I only oppose the last part -- the "use that as the standard format for passing locale data to various functions" part. That you're using Algebraic does not change that various functions will search data at some places in the structure. If the data isn't there, because you want to some other formatting system, you'll get wrong results.

Perhaps you should explain more how you see this used in the context where we want to localize some data, how we can use it to define our own data, etc. Because this dicussion is lost in generalities and vague ideas right now.


-- 
Michel Fortin
michel.fortin@michelf.com
http://michelf.com/

March 03, 2009
Andrei Alexandrescu wrote:
> Jarrett Billingsley wrote:
>> On Mon, Mar 2, 2009 at 1:52 PM, Georg Wrede <georg.wrede@iki.fi> wrote:
>>> My take:
>>>
>>>  * This is still a moving target
>>>  * Using this is a major hassle for the programmer
>>>  * With D2 itelf a moving target, nobody is going to invest enough time in
>>> this to actually use it for something worthwhile in the next 6 to 12 months
>>> anyway
>>>  * This is more application level stuff than language level stuff
>>>  * Doing this now will steal time from you, Walter, and many of us, both
>>> directly, and indirectly by leaching bandwidth in the newsgroup -- time that
>>> should be spent on more urgent or more important things, or even
>>> documentation
>>>  * If it's so easy to do, then why not do it a week before the release of
>>> final D2
>>
>> I agree entirely.  Localization and internationalization seem like
>> things that should be at a much higher level than a standard library.
>> Everyone's going to want to do it differently.  Providing a thin,
>> cross-platform wrapper over what the OS exposes is fine, but creating
>> a proper i18n/l10n framework is a huge project in and of itself (I
>> think the 140MB Java package makes that abundantly clear).
> 
> I must be missing something huge because I keep on misunderestimating (sic :o)) the scope of this project.

I agree. :-)

> Let me try to state my point again: I don't want to provide locale-specific strings, collation orders, date, time, and number formatters, or class hierarchies that do all of the above. Zip. Nada. Zilch.
> 
> I want to put together a string-based hierarchical string table that allows depositing ALL OF THE ABOVE in it, without initially putting ANYTHING in it. What's nice is that others have already defined the keys and the possible values used by that table.
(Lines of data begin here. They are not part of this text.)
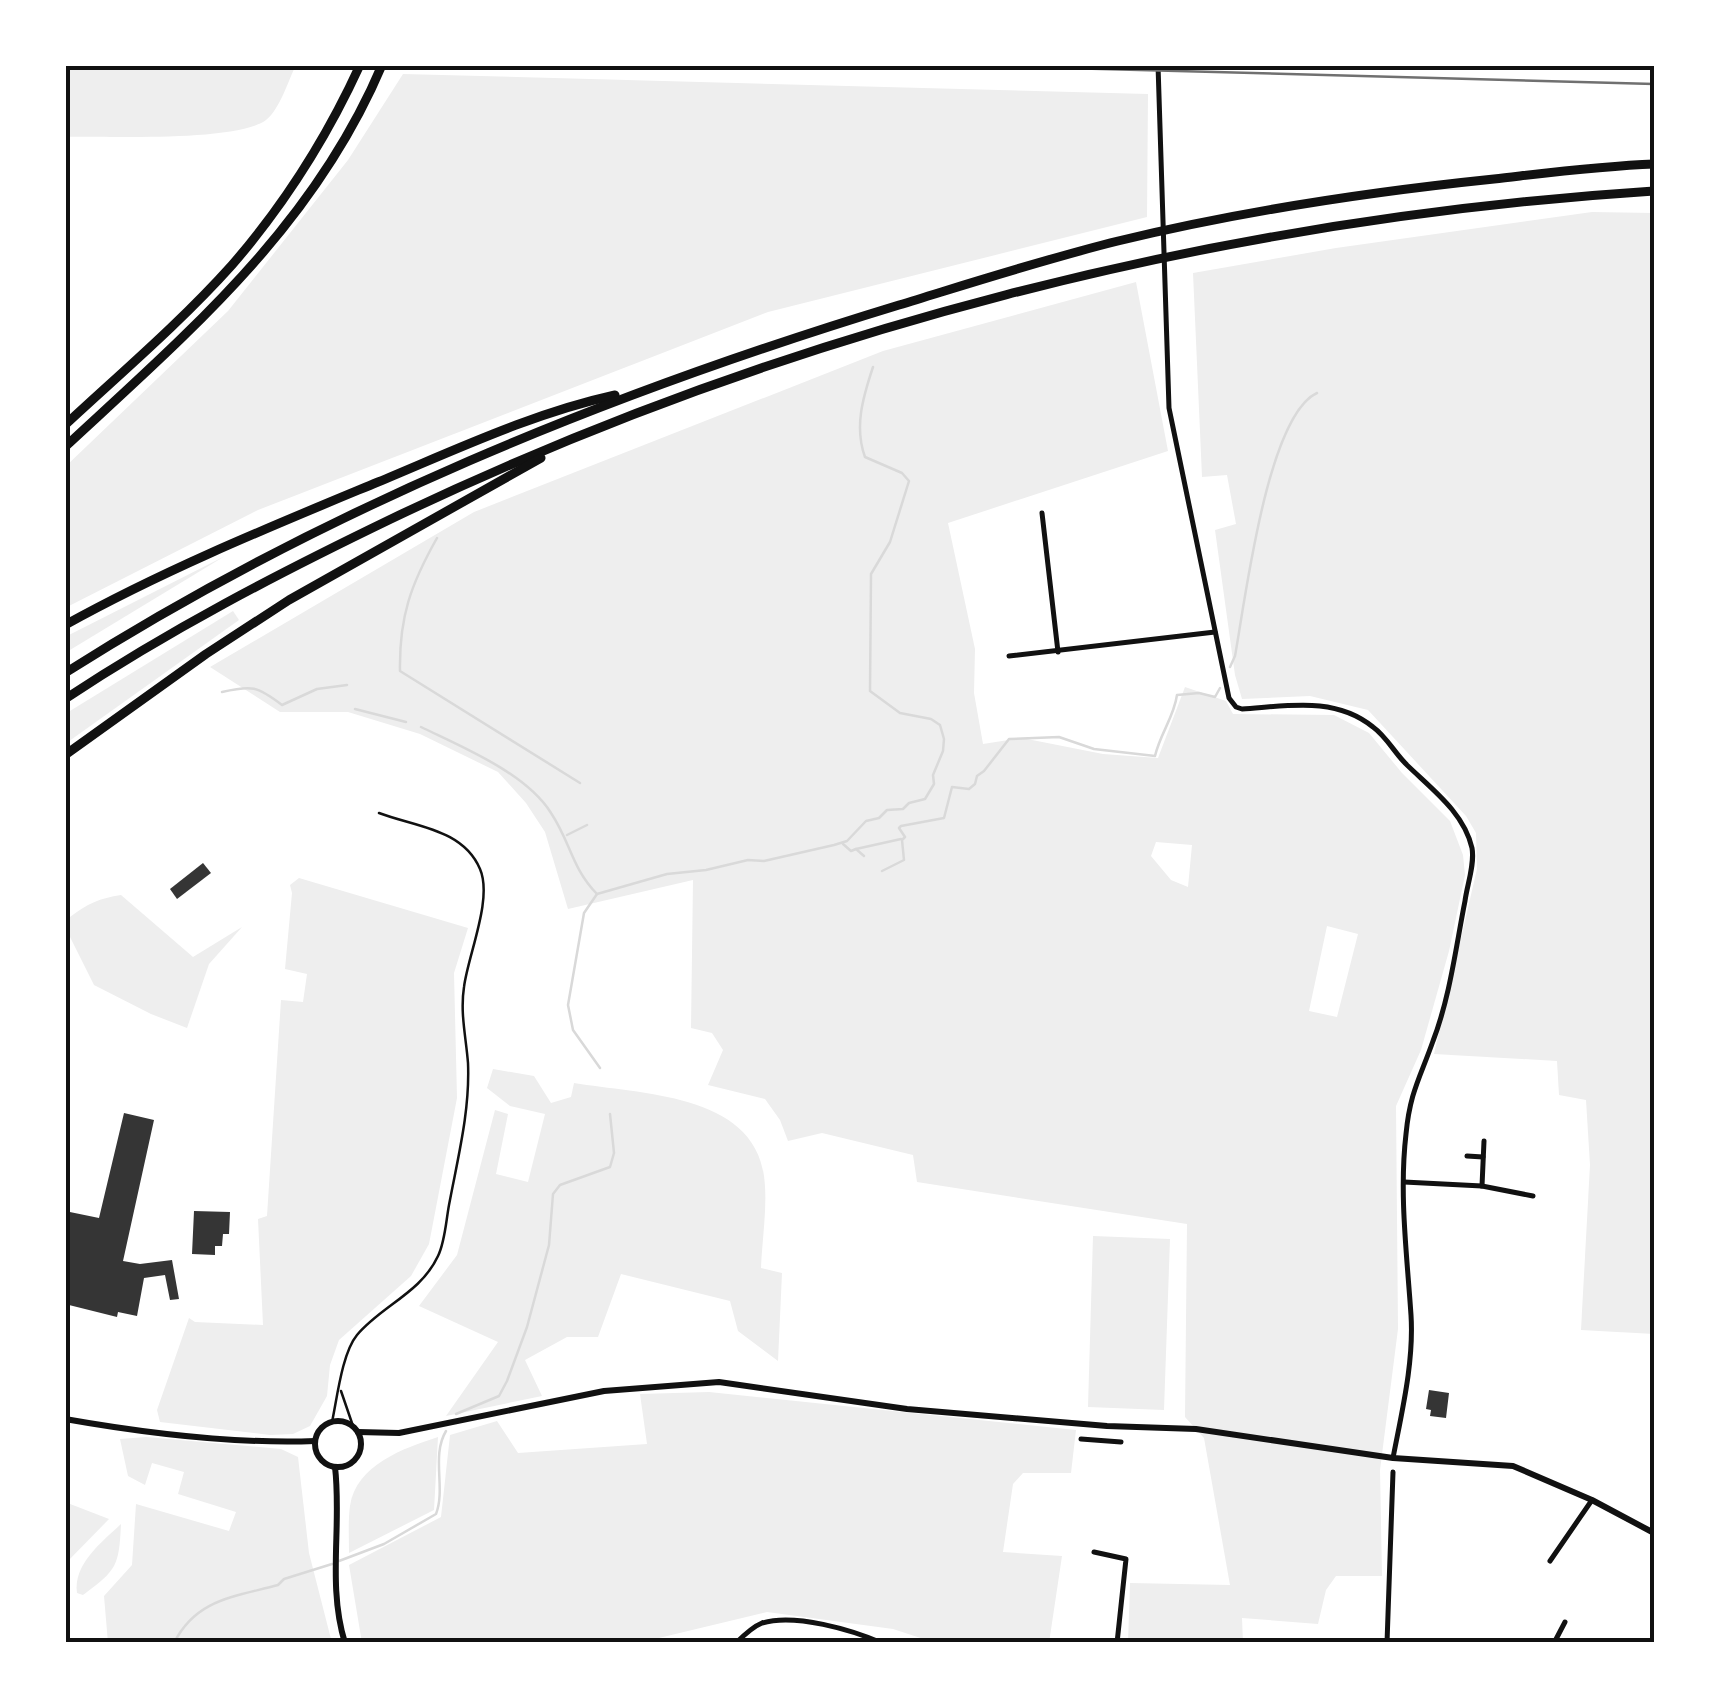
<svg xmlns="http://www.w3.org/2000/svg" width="1719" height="1708" viewBox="0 0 1719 1708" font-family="'DM Sans',sans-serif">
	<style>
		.green { fill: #eee; fill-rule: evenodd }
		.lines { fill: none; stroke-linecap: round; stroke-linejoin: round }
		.stream { stroke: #d9d9d9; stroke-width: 2.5 }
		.building { fill: #353535 }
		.service { stroke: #111; stroke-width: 2.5 }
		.minor { stroke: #111; stroke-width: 5 }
		.tertiary { stroke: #111; stroke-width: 6 }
		.trunk { stroke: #111; stroke-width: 9 }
		.motorway { stroke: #111; stroke-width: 9 }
		.rail { stroke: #707070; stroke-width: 2.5 }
		.neatline { fill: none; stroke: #111; stroke-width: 4 }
	</style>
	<rect width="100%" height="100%" fill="#fff"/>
	<!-- green -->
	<g class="green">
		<path d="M65,65h231c-8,16 -16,44 -30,55 -29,22 -159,16 -201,17z"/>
		<path d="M403,74l745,20 -1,123 -379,95 -510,198 -193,98v-141l163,-156 120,-151z"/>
		<path d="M1592,212l62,1v1121l-73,-4 9,-165 -4,-65 -27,-5 -2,-34 -123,-7 43,-185 -1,-36 -10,-17 -98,-106 -58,-14 -68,3 -7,-24 -20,-145 21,-6 -9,-49 -25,2 -9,-204 143,-25z"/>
		<path d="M1136,282l32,169 -220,72 27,126 -1,44 9,51 39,-6 81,16 55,4 27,-71 41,14 7,13 101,1 35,18 33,40 48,48 13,34 2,20 -16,76 -28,99 -25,56 2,223 -18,141 2,106h-46l-10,14 -8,34 -76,-6 1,25h-115l2,-60 100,2 -26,-147 -19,-21 2,-193 -270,-42 -4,-27 -91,-22 -34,8 -8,-21 -15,-21 -57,-14 15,-35 -11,-17 -21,-5 2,-148 -125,29 -23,-77 -19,-29 -28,-31 -78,-38 -72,-22h-68l-70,-45 264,-155 409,-161zM1156,842l36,3 -4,42 -17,-7 -20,-24zM1327,926l31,8 -21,83 -28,-6z"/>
		<path d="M225,556l-160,97v-16z"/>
		<path d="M233,611l6,9 -174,124v-30z"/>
		<path d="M299,878l169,50 -14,45 3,125 -28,146 -18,32 -72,64 -9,25 -3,31 -17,30 -17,8 -23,1 -110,-13 -3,-12 32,-92 6,4 68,3 -5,-106 9,-3 14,-216 22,2 4,-28 -22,-5 7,-76 -2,-8z"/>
		<path d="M121,895l72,62 49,-30 -33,37 -22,64 -36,-14 -57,-29 -26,-52 2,-16c17,-13 30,-19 51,-22z"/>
		<path d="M493,1069l41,7 17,27 20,-6 3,-14c65,11 179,10 190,93 4,29 -2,63 -3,92l21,5 -4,88 -40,-30 -8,-30 -109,-27 -23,63h-31l-42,23 17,36 -96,20 52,-74 -79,-36 38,-51 38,-145 13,4 -12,60 32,8 17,-68 -35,-8 -23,-18z"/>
		<path d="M1093,1236l77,3 -6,171 -76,-3z"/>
		<path d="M709,1392l367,38 -5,43h-48l-10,11 -10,68 59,4 -13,87h-113l-43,-14 -126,-17 -129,31h-276l-13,-78 92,-48 9,-82 47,-14 21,32 129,-9 -7,-50z"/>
		<path d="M146,1437l135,12 17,8 11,96 23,90h-224l-4,-47 28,-31 4,-61 93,27 7,-19 -58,-18 6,-22 -32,-9 -7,22 -17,-9 -8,-37z"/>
		<path d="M438,1437l-4,73 -85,43c0,-15 -1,-32 1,-47 6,-41 54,-58 88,-69z"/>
		<path d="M65,1502l44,17 -44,45z"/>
		<path d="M121,1524c-2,42 -4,46 -38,71l-6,-2c-4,-29 25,-51 44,-69z"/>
	</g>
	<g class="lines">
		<!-- stream -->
		<g class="stream">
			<path d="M437,538c-26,46 -38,79 -37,133l180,112"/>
			<path d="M1230,667l5,-11c10,-54 32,-240 82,-263"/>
			<path d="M222,692c30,-7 35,-6 60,13l35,-16 30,-4"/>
			<path d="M355,709l51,13"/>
			<path d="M421,727c41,20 105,46 130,86 20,30 20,54 46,81"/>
			<path d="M567,835l20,-10"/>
			<path d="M843,844l8,7 5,-2 8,7"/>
			<path d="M856,849l45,-10"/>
			<path d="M882,871l22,-11 -2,-20 3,-3 -6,-9 2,-2 43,-8 8,-31 17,2 6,-5 2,-8 7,-5 25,-32 50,-2 35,12 61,7c5,-22 19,-39 22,-61l22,-2 16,4 5,-9"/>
			<path d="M600,1068l-27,-38 -5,-25 16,-92 13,-19 70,-20 39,-4 42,-10 16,1 70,-16 13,-4 19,-20 13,-3 8,-8 16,-1 6,-6 16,-4 9,-15 -1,-9 10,-24 1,-12 -4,-14 -9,-6 -31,-6 -30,-22 1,-117 19,-32 19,-61 -7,-8 -37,-16c-11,-30 -2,-60 8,-90"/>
			<path d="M456,1414l43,-18 8,-15 20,-54 22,-82 4,-51 7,-9 50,-18 4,-14 -4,-39"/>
			<path d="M339,1561l45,-17 52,-30c10,-26 -5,-58 10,-83"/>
			<path d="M174,1643c22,-44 60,-46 104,-58l6,-6 48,-15"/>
		</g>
	</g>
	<!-- building -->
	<g class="building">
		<path d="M203,863l8,10 -34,26 -7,-10z"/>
		<path d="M124,1113l30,7 -31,141 17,3 32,-4 7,39 -9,1 -5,-25 -21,3 -7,38 -19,-4 -1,5 -52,-13v-93l34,7z"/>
		<path d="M194,1211l36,1 -1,22h-6l-1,12h-7v9l-23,-1z"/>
		<path d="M1429,1390l20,3 -3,25 -16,-2 1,-6 -5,-1z"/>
	</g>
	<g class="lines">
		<!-- service -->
		<g class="service">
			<path d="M341,1391l12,35"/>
			<path d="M332,1422c5,-23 10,-69 25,-87 24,-29 64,-42 81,-79 7,-14 8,-35 11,-51 9,-48 21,-94 19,-142 -2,-26 -8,-50 -4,-76 4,-32 29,-88 16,-118 -17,-40 -64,-42 -101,-56"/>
		</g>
		<!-- minor -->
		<g class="minor">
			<path d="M1158,65l11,343 60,290 7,9 6,2c45,-3 93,-13 131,18 14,10 22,27 35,39 25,24 56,47 64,82 3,16 -5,37 -7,53 -9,45 -15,96 -32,140 -13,37 -23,51 -27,93 -7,60 1,121 5,181 3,47 -9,96 -18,143"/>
			<path d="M1042,513l16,139"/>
			<path d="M1009,656l206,-24"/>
			<path d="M1467,1156l16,1"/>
			<path d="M1404,1182l78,4 51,10"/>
			<path d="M1482,1186l2,-45"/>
			<path d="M1081,1439l40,3"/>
			<path d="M1094,1552l32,7 -9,84"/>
			<path d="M1550,1561l42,-61"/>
			<path d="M736,1643c7,-7 16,-16 26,-20 33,-10 90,7 120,20"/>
			<path d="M1387,1643l6,-171"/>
			<path d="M1554,1643l11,-21"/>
		</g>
		<!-- tertiary -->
		<g class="tertiary">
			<path d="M65,1419c79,14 170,25 250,22"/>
			<circle cx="338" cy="1444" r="23"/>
			<path d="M358,1432l41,1 205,-42 115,-9 188,27 200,17 89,3 197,29 120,8 79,34 62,33"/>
			<path d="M335,1467c7,59 -8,118 10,176"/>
		</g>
		<!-- trunk -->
		<g class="trunk">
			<path d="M65,425c56,-52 116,-103 167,-160 52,-60 95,-128 128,-200"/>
			<path d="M65,447c125,-116 249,-221 317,-382"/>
		</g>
		<!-- motorway -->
		<g class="motorway">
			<path d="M65,625c101,-56 207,-99 313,-143 77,-32 155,-69 237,-87"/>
			<path d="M65,673c258,-164 542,-279 834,-368 72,-22 146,-46 219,-64 124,-30 250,-49 376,-62 53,-6 106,-13 160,-15"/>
			<path d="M65,699c104,-69 214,-126 326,-180 395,-189 826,-300 1263,-328"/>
			<path d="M65,755l141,-101 83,-54 252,-142"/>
		</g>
		<!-- rail -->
		<path class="rail" d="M956,65l698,19"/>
	</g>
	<!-- border -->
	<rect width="1719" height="1708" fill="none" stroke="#ffffff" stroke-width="135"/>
	<rect x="68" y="68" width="1584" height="1572" class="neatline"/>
</svg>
One of the problems is, people start expecting something if they find this string repository. They'd expect some of the work you said you don't provide, done. And if the table isn't even *prepopulated*, then people really feel stranded. It doesn't help much to state in the docs "if you need to fill it goto http://whatever, and hope the format hasn't changed".

Besides, on that site, what exactly should be downloaded is unobvious enough that the new user will probably not bother. Nor the normal app programmer.

> Possibly you are missing one or more of the following points:
> 
> 1) The existence of a hierarchical nomenclature for localization;

With a hammer in hand, everything looks like a nail. With a swiss army knife in your hand, nothing in the house is safe.

> 2) The existence of a large database containing localized values for said nomenclature;

So where will this be stored? In a .dmdrc directory in the user's home? One per system? Or every app stores it in a .ini file? Is this per app or common to all user's apps?

And when it's updated (by who?), will all his own settings vanish? Or is there a mechanism (or does he have to invent one?) for reattaching his own settings after the update?

> 2) The power of Algebraic, which allows depositing data, functions, and subtables alike in a uniform format.

Seriously however, Algebraic does sound cool! No question.

March 03, 2009
Georg Wrede wrote:
[snip]

Well I guess what I'll do is take the path of least resistance - nothing. Looks like locales are rather unpopular...

Actually I will do something. I'll start removing some of the silly Exception derivees from std.